Il faut que je choisisse laquelle ?
     * Dans le dossier lib, il y a d'autres fichiers. Ils doivent bien servir à quelque chose alors pourquoi on ne les incluent pas au projet ?

PS : Merci de ton aide.


----------



## ntx (24 Juin 2008)

vibra a dit:


> * Quand j'ajoute un header ou une librairie, j'ai plusieurs options :
> - Recursively create groups for any added folders.
> - Create folder references for any added folders.
> Il faut que je choisisse laquelle ?


Peu importe c'est juste de la présentation


> * Dans le dossier lib, il y a d'autres fichiers. Ils doivent bien servir à quelque chose alors pourquoi on ne les incluent pas au projet ?


Tant que tous les symboles sont définis, il ne doit y avoir besoin d'autres librairies. A voir dans la doc de fmod.
Quel type de projet as-tu créé ? Parce qu'une application SDL sous Cocoa ça ne fonctionne pas comme cela, voir la doc sur le site de SDL.


----------



## vibra (25 Juin 2008)

J'ai fais une Carbon application, comme tu m'avais dit.


----------



## ntx (25 Juin 2008)

J'ai dit que ça compilait, pas que ça tournait :rateau: Si tu utilises la SDL pour faire l'affichage (est-ce le cas ?) il faut créer une application SDL en utilisant les extras disponibles sur cette page.
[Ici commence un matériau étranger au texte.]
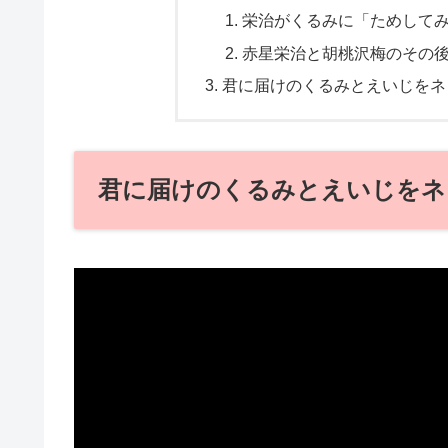
栄治がくるみに「ためして
赤星栄治と胡桃沢梅のその
君に届けのくるみとえいじをネ
君に届けのくるみとえいじをネ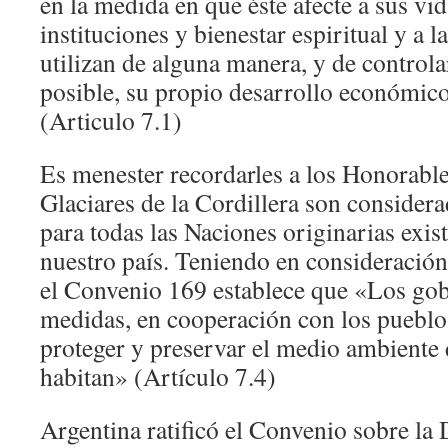
en la medida en que éste afecte a sus vid
instituciones y bienestar espiritual y a l
utilizan de alguna manera, y de controla
posible, su propio desarrollo económico,
(Articulo 7.1)
Es menester recordarles a los Honorable
Glaciares de la Cordillera son consider
para todas las Naciones originarias exis
nuestro país. Teniendo en consideración 
el Convenio 169 establece que «Los go
medidas, en cooperación con los pueblos
proteger y preservar el medio ambiente d
habitan» (Artículo 7.4)
Argentina ratificó el Convenio sobre la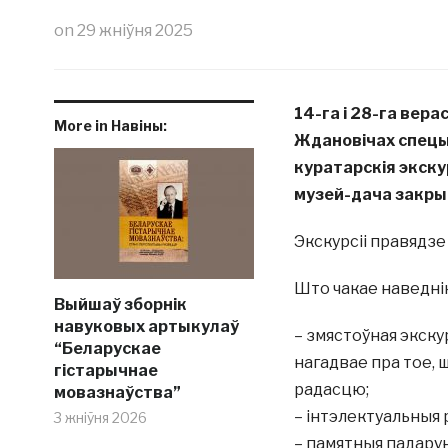
on
29 жніўня 2025
14-га і 28-га вера
More in Навіны:
Ждановічах спецы
куратарскія экску
музей-дача закры
Экскурсіі правядзе
Што чакае наведнік
Выйшаў зборнік
навуковых артыкулаў
– змястоўная экску
“Беларускае
нагадвае пра тое, 
гістарычнае
радасцю;
мовазнаўства”
– інтэлектуальныя 
3 жніўня 2026
– памятныя падарун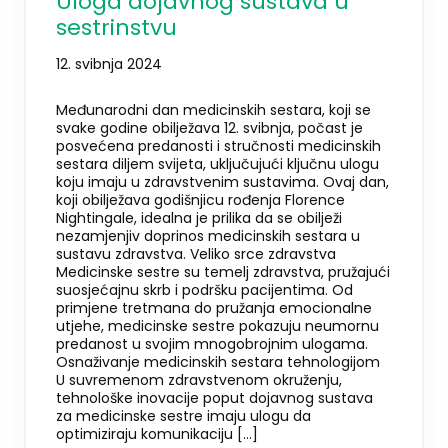
Uloga dojavnog sustava u
sestrinstvu
12. svibnja 2024
Međunarodni dan medicinskih sestara, koji se
svake godine obilježava 12. svibnja, počast je
posvećena predanosti i stručnosti medicinskih
sestara diljem svijeta, uključujući ključnu ulogu
koju imaju u zdravstvenim sustavima. Ovaj dan,
koji obilježava godišnjicu rođenja Florence
Nightingale, idealna je prilika da se obilježi
nezamjenjiv doprinos medicinskih sestara u
sustavu zdravstva. Veliko srce zdravstva
Medicinske sestre su temelj zdravstva, pružajući
suosjećajnu skrb i podršku pacijentima. Od
primjene tretmana do pružanja emocionalne
utjehe, medicinske sestre pokazuju neumornu
predanost u svojim mnogobrojnim ulogama.
Osnaživanje medicinskih sestara tehnologijom
U suvremenom zdravstvenom okruženju,
tehnološke inovacije poput dojavnog sustava
za medicinske sestre imaju ulogu da
optimiziraju komunikaciju […]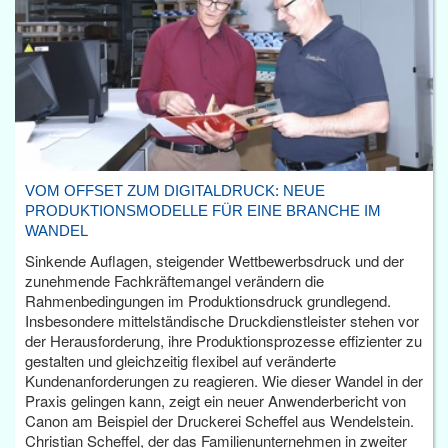
VOM OFFSET ZUM DIGITALDRUCK: NEUE
PRODUKTIONSMODELLE FÜR EINE BRANCHE IM
WANDEL
Sinkende Auflagen, steigender Wettbewerbsdruck und der
zunehmende Fachkräftemangel verändern die
Rahmenbedingungen im Produktionsdruck grundlegend.
Insbesondere mittelständische Druckdienstleister stehen vor
der Herausforderung, ihre Produktionsprozesse effizienter zu
gestalten und gleichzeitig flexibel auf veränderte
Kundenanforderungen zu reagieren. Wie dieser Wandel in der
Praxis gelingen kann, zeigt ein neuer Anwenderbericht von
Canon am Beispiel der Druckerei Scheffel aus Wendelstein.
Christian Scheffel, der das Familienunternehmen in zweiter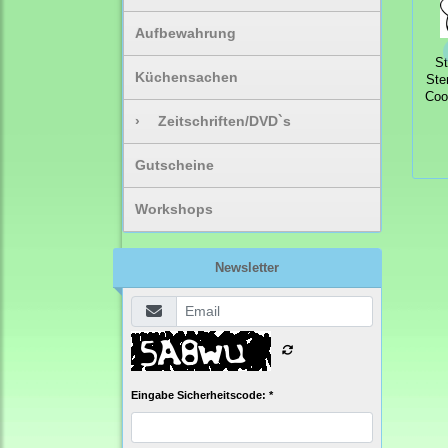
Aufbewahrung
S
Küchensachen
Ste
Coo
›
Zeitschriften/DVD`s
Gutscheine
Workshops
Newsletter
Eingabe Sicherheitscode: *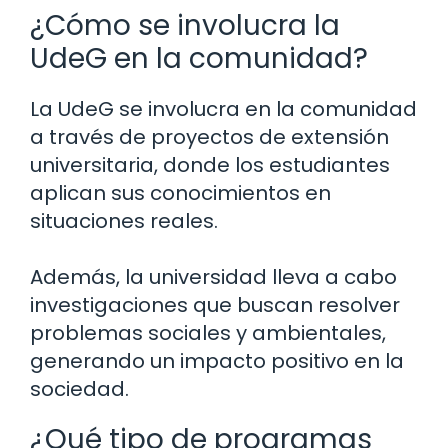
¿Cómo se involucra la
UdeG en la comunidad?
La UdeG se involucra en la comunidad
a través de proyectos de extensión
universitaria, donde los estudiantes
aplican sus conocimientos en
situaciones reales.
Además, la universidad lleva a cabo
investigaciones que buscan resolver
problemas sociales y ambientales,
generando un impacto positivo en la
sociedad.
¿Qué tipo de programas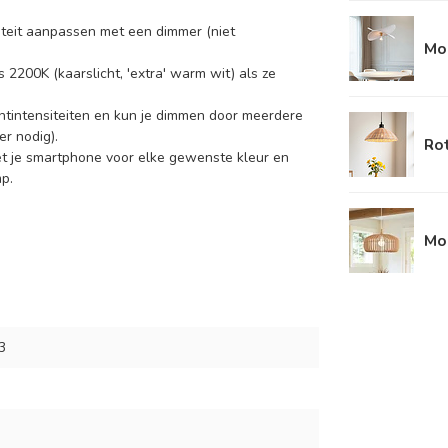
nsiteit aanpassen met een dimmer (niet
Mod
 2200K (kaarslicht, 'extra' warm wit) als ze
htintensiteiten en kun je dimmen door meerdere
r nodig).
Ro
et je smartphone voor elke gewenste kleur en
p.
Mo
3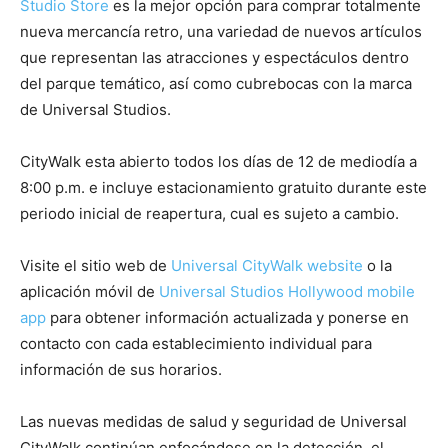
Studio Store
es la mejor opción para comprar totalmente
nueva mercancía retro, una variedad de nuevos artículos
que representan las atracciones y espectáculos dentro
del parque temático, así como cubrebocas con la marca
de Universal Studios.
CityWalk esta abierto todos los días de 12 de mediodía a
8:00 p.m. e incluye estacionamiento gratuito durante este
periodo inicial de reapertura, cual es sujeto a cambio.
Visite el sitio web de
Universal CityWalk website
o la
aplicación móvil de
Universal Studios Hollywood mobile
app
para obtener información actualizada y ponerse en
contacto con cada establecimiento individual para
información de sus horarios.
Las nuevas medidas de salud y seguridad de Universal
CityWalk continúan enfocándose en la detección, el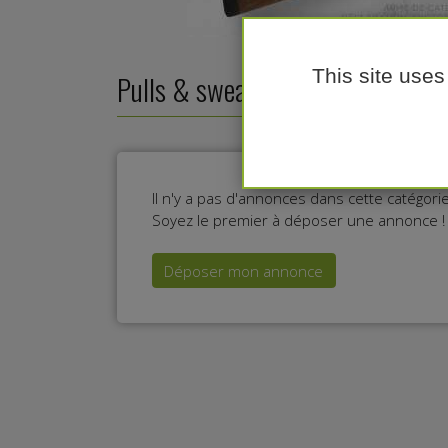
This site uses
Pulls & sweats de chasse
Il n'y a pas d'annonces dans cette catégor
Soyez le premier à déposer une annonce !
Déposer mon annonce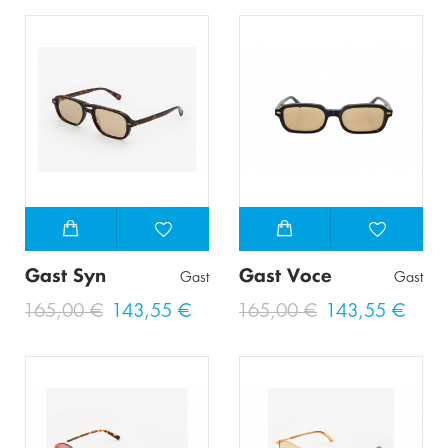
Gast Syn
Gast Voce
Gast
Gast
165,00 €
143,55 €
165,00 €
143,55 €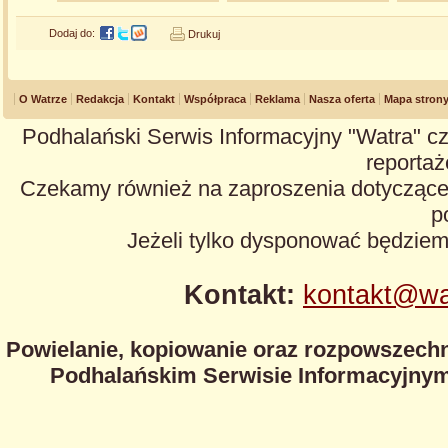
Dodaj do:
Drukuj
O Watrze
Redakcja
Kontakt
Współpraca
Reklama
Nasza oferta
Mapa stron
Podhalański Serwis Informacyjny "Watra" cz
reportaże
Czekamy również na zaproszenia dotyczące z
p
Jeżeli tylko dysponować będzie
Kontakt:
kontakt@wa
Powielanie, kopiowanie oraz rozpowszechn
Podhalańskim Serwisie Informacyjnym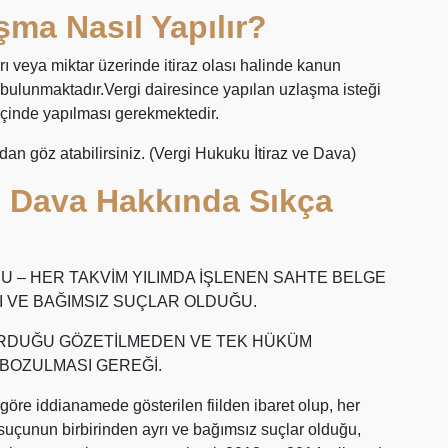
şma Nasıl Yapılır?
 veya miktar üzerinde itiraz olası halinde kanun
bulunmaktadır.Vergi dairesince yapılan uzlaşma isteği
 içinde yapılması gerekmektedir.
an göz atabilirsiniz. (Vergi Hukuku İtiraz ve Dava)
e Dava Hakkında Sıkça
 – HER TAKVİM YILIMDA İŞLENEN SAHTE BELGE
 VE BAĞIMSIZ SUÇLAR OLDUĞU.
TURDUĞU GÖZETİLMEDEN VE TEK HÜKÜM
BOZULMASI GEREĞİ.
e iddianamede gösterilen fiilden ibaret olup, her
uçunun birbirinden ayrı ve bağımsız suçlar olduğu,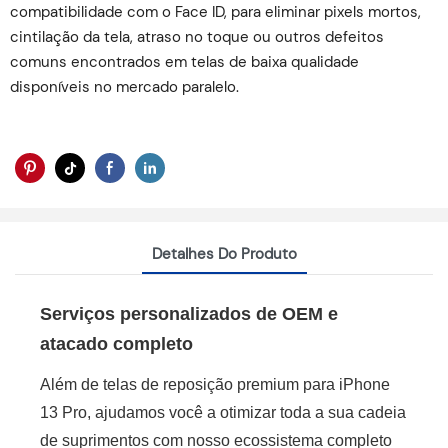
compatibilidade com o Face ID, para eliminar pixels mortos,
cintilação da tela, atraso no toque ou outros defeitos
comuns encontrados em telas de baixa qualidade
disponíveis no mercado paralelo.
Detalhes Do Produto
Serviços personalizados de OEM e
atacado completo
Além de telas de reposição premium para iPhone
13 Pro, ajudamos você a otimizar toda a sua cadeia
de suprimentos com nosso ecossistema completo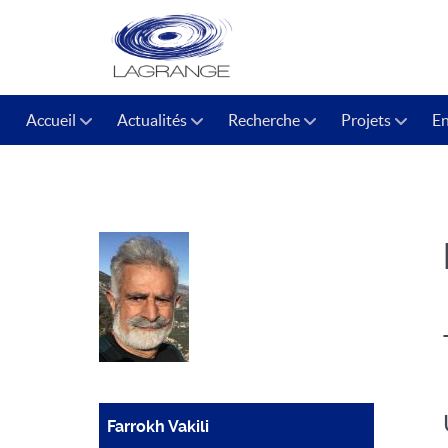
Accueil
Actualités
Recherche
Projets
E
Farrokh Vakili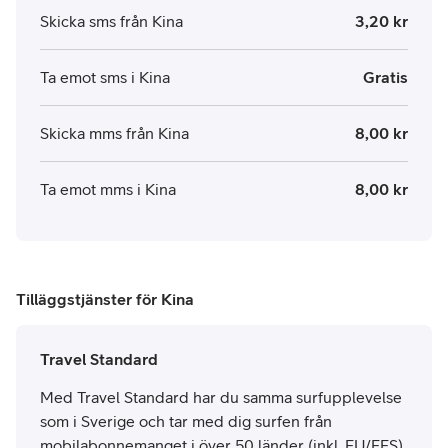
Skicka sms från Kina
3,20 kr
Ta emot sms i Kina
Gratis
Skicka mms från Kina
8,00 kr
Ta emot mms i Kina
8,00 kr
Tilläggstjänster för Kina
Travel Standard
Med Travel Standard har du samma surfupplevelse
som i Sverige och tar med dig surfen från
mobilabonnemanget i över 50 länder (inkl. EU/EES).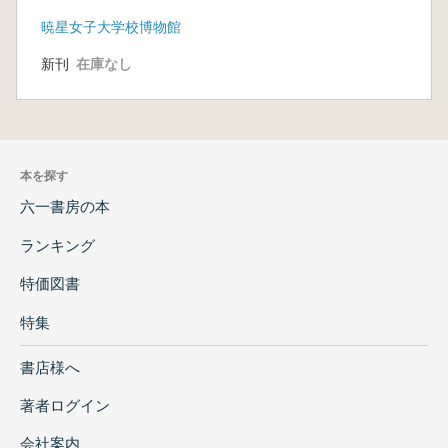
暁星女子大学校博物館
新刊
在庫なし
本を探す
六一書房の本
ランキング
特価図書
特集
書店様へ
著者ログイン
会社案内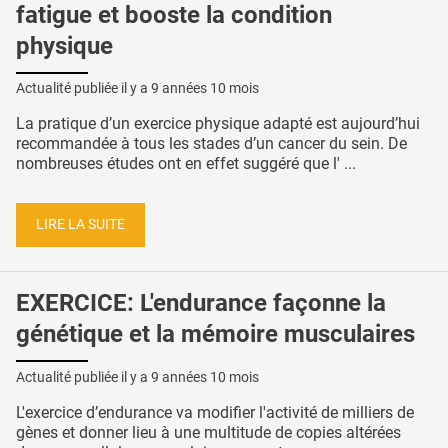
fatigue et booste la condition
physique
Actualité publiée il y a
9 années 10 mois
La pratique d’un exercice physique adapté est aujourd’hui
recommandée à tous les stades d’un cancer du sein. De
nombreuses études ont en effet suggéré que l' ...
LIRE LA SUITE
EXERCICE: L'endurance façonne la
génétique et la mémoire musculaires
Actualité publiée il y a
9 années 10 mois
L'exercice d’endurance va modifier l'activité de milliers de
gènes et donner lieu à une multitude de copies altérées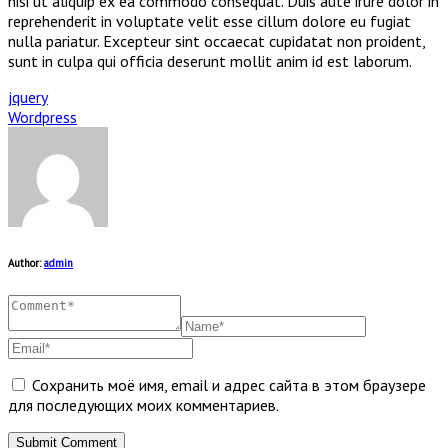
nisi ut aliquip ex ea commodo consequat. Duis aute irure dolor in
reprehenderit in voluptate velit esse cillum dolore eu fugiat
nulla pariatur. Excepteur sint occaecat cupidatat non proident,
sunt in culpa qui officia deserunt mollit anim id est laborum.
jquery
Wordpress
Author:
admin
Сохранить моё имя, email и адрес сайта в этом браузере
для последующих моих комментариев.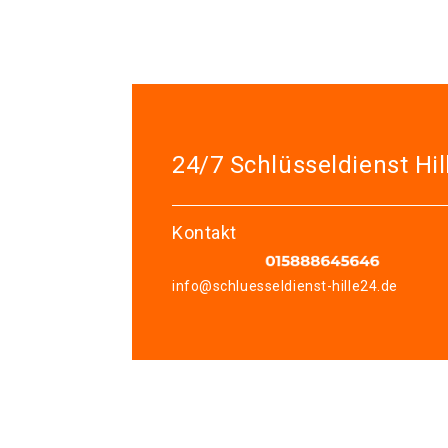
24/7 Schlüsseldienst Hil
Kontakt
info@schluesseldienst-hille24.de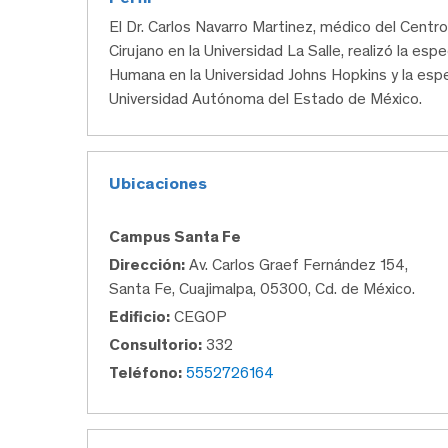
El Dr. Carlos Navarro Martinez, médico del Cen
Cirujano en la Universidad La Salle, realizó la es
Humana en la Universidad Johns Hopkins y la espec
Universidad Autónoma del Estado de México.
Ubicaciones
Campus Santa Fe
Dirección:
Av. Carlos Graef Fernández 154,
Santa Fe, Cuajimalpa, 05300, Cd. de México.
Edificio:
CEGOP
Consultorio:
332
Teléfono:
5552726164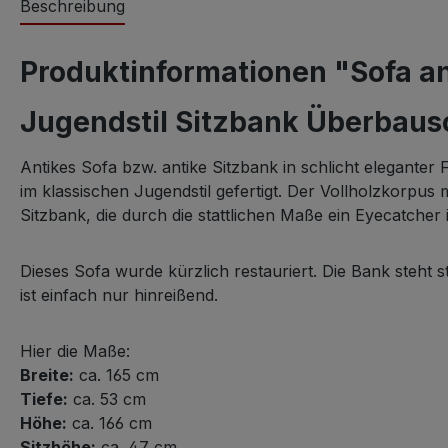
Beschreibung
Produktinformationen "Sofa an
Jugendstil Sitzbank Überbauso
Antikes Sofa bzw. antike Sitzbank in schlicht eleganter F
im klassischen Jugendstil gefertigt. Der Vollholzkorpus
Sitzbank, die durch die stattlichen Maße ein Eyecatcher 
Dieses Sofa wurde kürzlich restauriert. Die Bank steht st
ist einfach nur hinreißend.
Hier die Maße:
Breite:
ca. 165 cm
Tiefe:
ca. 53 cm
Höhe:
ca. 166 cm
Sitzhöhe:
ca. 47 cm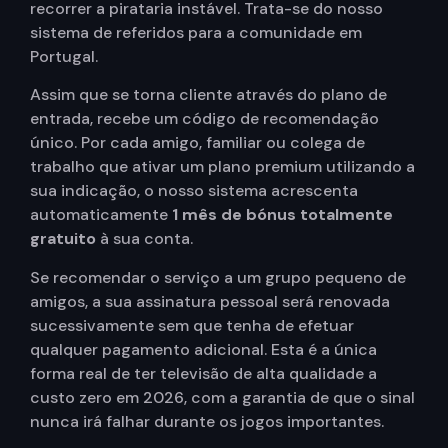
recorrer a pirataria instável. Trata-se do nosso
sistema de referidos para a comunidade em
Portugal.
Assim que se torna cliente através do plano de
entrada, recebe um código de recomendação
único. Por cada amigo, familiar ou colega de
trabalho que ativar um plano premium utilizando a
sua indicação, o nosso sistema acrescenta
automaticamente
1 mês de bónus totalmente
gratuito
à sua conta.
Se recomendar o serviço a um grupo pequeno de
amigos, a sua assinatura pessoal será renovada
sucessivamente sem que tenha de efetuar
qualquer pagamento adicional. Esta é a única
forma real de ter televisão de alta qualidade a
custo zero em 2026, com a garantia de que o sinal
nunca irá falhar durante os jogos importantes.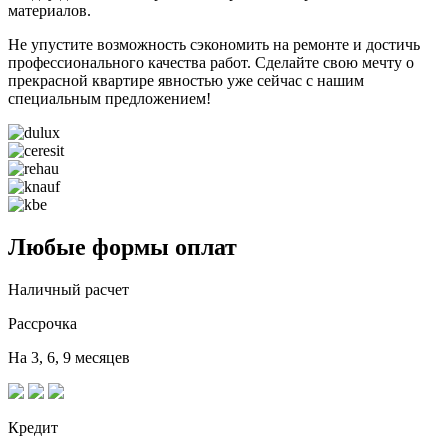
материалов.
Не упустите возможность сэкономить на ремонте и достичь
профессионального качества работ. Сделайте свою мечту о
прекрасной квартире явностью уже сейчас с нашим
специальным предложением!
Любые формы оплат
Наличный расчет
Рассрочка
На 3, 6, 9 месяцев
Кредит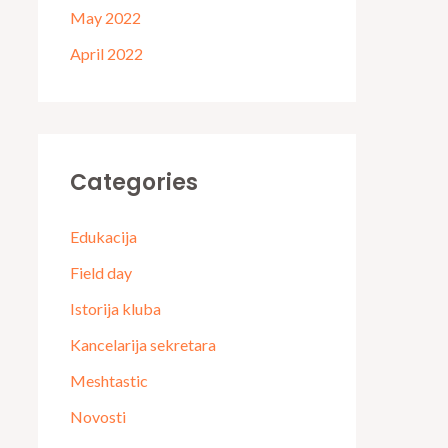
May 2022
April 2022
Categories
Edukacija
Field day
Istorija kluba
Kancelarija sekretara
Meshtastic
Novosti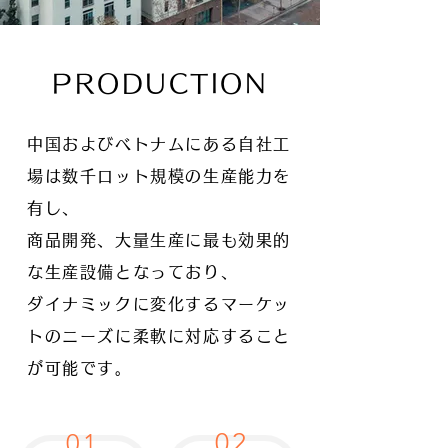
PRODUCTION
中国およびベトナムにある自社工
場は数千ロット規模の生産能力を
有し、
商品開発、大量生産に最も効果的
な生産設備となっており、
ダイナミックに変化するマーケッ
トのニーズに柔軟に対応すること
が可能です。
02
01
Dedans tu as des projets Xcode de types "SDL Application".


----------



## vibra (26 Juin 2008)

ntx a dit:


> Si tu utilises la SDL pour faire l'affichage (est-ce le cas ?)


Oui, c'est exactement ça et je voudrais rajouter le son avec Fmod (je suis le tutoriel du zéro).
Je vais essayer avec les extras.


----------